Menschen, die von einer möglicherweise tollwütigen Fledermaus verletzt werden, sei es durch Kratzen oder Beißen, sollten auf jeden Fall sofort einen Arzt aufsuchen.  Vorbeugend gilt eine Impfempfehlung für Personen, die beruflich in Kontakt mit Fledermäusen kommen. Bei Mensch und Tier verläuft die Tollwuterkrankung in der Regel fast immer tödlich.
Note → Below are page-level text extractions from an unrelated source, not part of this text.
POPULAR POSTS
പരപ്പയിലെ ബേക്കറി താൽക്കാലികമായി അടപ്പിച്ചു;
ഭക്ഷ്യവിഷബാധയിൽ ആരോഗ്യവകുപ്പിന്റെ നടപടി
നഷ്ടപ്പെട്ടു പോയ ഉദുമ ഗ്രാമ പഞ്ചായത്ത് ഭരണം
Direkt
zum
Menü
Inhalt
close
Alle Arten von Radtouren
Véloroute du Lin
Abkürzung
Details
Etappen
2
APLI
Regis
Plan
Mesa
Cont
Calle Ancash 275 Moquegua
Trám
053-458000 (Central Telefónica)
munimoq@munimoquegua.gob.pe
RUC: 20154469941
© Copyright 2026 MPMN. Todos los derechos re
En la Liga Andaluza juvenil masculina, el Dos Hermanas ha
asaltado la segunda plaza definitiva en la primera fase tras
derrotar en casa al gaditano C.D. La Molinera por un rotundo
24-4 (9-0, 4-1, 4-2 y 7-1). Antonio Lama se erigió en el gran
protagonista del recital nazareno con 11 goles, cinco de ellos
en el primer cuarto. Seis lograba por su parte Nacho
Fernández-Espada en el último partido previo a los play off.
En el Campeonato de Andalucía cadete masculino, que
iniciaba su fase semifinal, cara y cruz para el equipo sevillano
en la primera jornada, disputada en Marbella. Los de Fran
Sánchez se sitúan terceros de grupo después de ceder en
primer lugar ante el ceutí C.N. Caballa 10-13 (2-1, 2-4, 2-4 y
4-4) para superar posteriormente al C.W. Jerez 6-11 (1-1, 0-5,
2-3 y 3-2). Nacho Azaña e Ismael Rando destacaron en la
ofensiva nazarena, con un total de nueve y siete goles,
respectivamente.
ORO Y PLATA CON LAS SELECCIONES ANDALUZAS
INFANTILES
Die Fledermaustollwut wird durch ein anderes – wenngleich eng verwandtes – Virus  verursacht als die klassische Tollwut, die etwa von Füchsen bekannt ist und seit Ende 2008 in Deutschland nicht mehr aufgetreten ist. Dennoch geht von der Fledermaustollwut prinzipiell die gleiche Gefahr für den Menschen aus. Darauf weist das Robert-Koch-Institut hin. Untersuchungen haben ergeben, dass die Fledermaustollwut im bundesweiten Vergleich deutlich häufiger im norddeutschen Flachland auftritt. Fachleute führen dies auf die entsprechende Verbreitung der Breitflügelfledermaus zurück, die offenbar das wichtigste Reservoir für das Fledermaus-Tollwutvirus darstellt.